Quarter-on-quarter, production increased by 38% from 7 049kg (226 632oz) to 9 758kg (313 725oz), with a 64% increase in gold production at the South African underground operations from 4 578kg (147 187oz) in the June 2020 quarter to 7 528kg (242 029oz) at the end of September 2020.
This is mainly as a result of all underground operations resuming work at 100% of capacity after the COVID-19 lockdown restrictions were lifted.
During the COVID-19 lockdown, Harmony mined higher grade panels, which impacted the quarter-on-quarter performance of the South African underground operations and resulted in a 7.2% decrease quarter-on-quarter.
The September 2020 quarter reflects a return to a more normalised grade of 5.31g/t, which is more or less in line with the underground recovered grade achieved in the comparable period in September 2019.

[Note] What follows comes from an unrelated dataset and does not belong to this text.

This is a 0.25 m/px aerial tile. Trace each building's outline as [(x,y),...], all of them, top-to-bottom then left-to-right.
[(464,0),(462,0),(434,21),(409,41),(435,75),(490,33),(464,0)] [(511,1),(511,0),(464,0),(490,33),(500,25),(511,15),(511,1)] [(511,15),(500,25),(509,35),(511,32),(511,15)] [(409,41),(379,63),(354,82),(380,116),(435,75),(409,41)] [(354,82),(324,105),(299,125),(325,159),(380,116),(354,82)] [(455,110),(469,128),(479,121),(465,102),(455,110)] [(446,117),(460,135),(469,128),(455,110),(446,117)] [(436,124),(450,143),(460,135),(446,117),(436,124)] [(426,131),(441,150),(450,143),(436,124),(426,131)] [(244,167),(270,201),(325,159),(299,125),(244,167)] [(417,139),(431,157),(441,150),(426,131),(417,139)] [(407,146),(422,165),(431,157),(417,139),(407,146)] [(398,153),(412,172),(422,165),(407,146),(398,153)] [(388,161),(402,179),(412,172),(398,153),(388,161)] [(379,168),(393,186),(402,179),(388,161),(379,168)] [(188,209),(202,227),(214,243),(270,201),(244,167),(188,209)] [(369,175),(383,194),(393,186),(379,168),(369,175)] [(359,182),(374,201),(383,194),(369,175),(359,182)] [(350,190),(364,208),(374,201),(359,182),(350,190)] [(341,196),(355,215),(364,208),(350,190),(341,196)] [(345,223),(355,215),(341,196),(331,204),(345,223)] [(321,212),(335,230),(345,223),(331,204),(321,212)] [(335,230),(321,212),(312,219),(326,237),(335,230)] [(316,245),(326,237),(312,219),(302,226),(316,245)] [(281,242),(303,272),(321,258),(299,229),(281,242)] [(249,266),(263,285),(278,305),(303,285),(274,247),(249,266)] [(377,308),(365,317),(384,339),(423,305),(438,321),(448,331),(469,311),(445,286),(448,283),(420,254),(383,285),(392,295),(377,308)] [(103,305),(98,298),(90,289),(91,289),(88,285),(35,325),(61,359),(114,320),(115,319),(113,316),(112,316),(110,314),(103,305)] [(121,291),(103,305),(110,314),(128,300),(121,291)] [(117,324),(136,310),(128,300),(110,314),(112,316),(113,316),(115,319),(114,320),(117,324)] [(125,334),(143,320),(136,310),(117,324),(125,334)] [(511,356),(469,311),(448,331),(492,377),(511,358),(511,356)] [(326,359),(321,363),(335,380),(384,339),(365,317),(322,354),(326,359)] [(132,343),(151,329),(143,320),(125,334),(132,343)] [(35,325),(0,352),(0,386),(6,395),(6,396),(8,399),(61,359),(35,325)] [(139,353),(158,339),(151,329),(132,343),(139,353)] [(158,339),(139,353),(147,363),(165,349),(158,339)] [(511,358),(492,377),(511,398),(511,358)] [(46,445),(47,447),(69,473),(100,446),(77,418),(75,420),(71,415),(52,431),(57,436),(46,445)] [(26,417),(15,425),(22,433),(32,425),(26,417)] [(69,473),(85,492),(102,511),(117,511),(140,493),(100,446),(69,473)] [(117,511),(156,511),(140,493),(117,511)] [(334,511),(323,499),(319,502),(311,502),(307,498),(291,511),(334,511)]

Gold production at Hidden Valley decreased by 19% quarter-on-quarter to 983kg (31 604oz) from 1 212kg (38 967oz). Production was impacted by a planned major shut down of the processing plant as well as a result of lower mined grade as the mine transitioned between various stages of the open pit.
The key focus in FY21 will be to safely mine the current cutback to produce between 172 300 to 177 700 ounces, while starting the next planned pushback of the main Hidden Valley pit.
All-in sustaining costs (“AISC”) were 7% lower at R728 465/kg (US$1 341/oz) compared to R783 336/kg (US$1 358/oz) in the previous quarter, due to higher production.
Harmony’s operating free cash flow almost tripled quarter-on-quarter to R1.8 billion, compared to R603 million in the previous quarter, due to higher production and a 5.4% increase in the R/kg price of R922 398/kg (US$1 698/oz, 12% higher) quarter-on-quarter.
The Company’s operating free cash flow margin doubled in the same period, from 10% to 20%.
Stronger production cash flows enabled us to reduce our net debt to EBITDA ratio from normalised 0.8x in June 2020 to 0.5x by quarter end. Before normalising for the equity placement, the ratio stood at 0.2x at 30 June 2020. Net debt at 30 September 2020 was at R3.25 billion (US$194 million) after paying for the newly acquired assets.
With current favourable market prices and current levels of production prevailing, Harmony expects to be in a net cash position by the end of March 2021.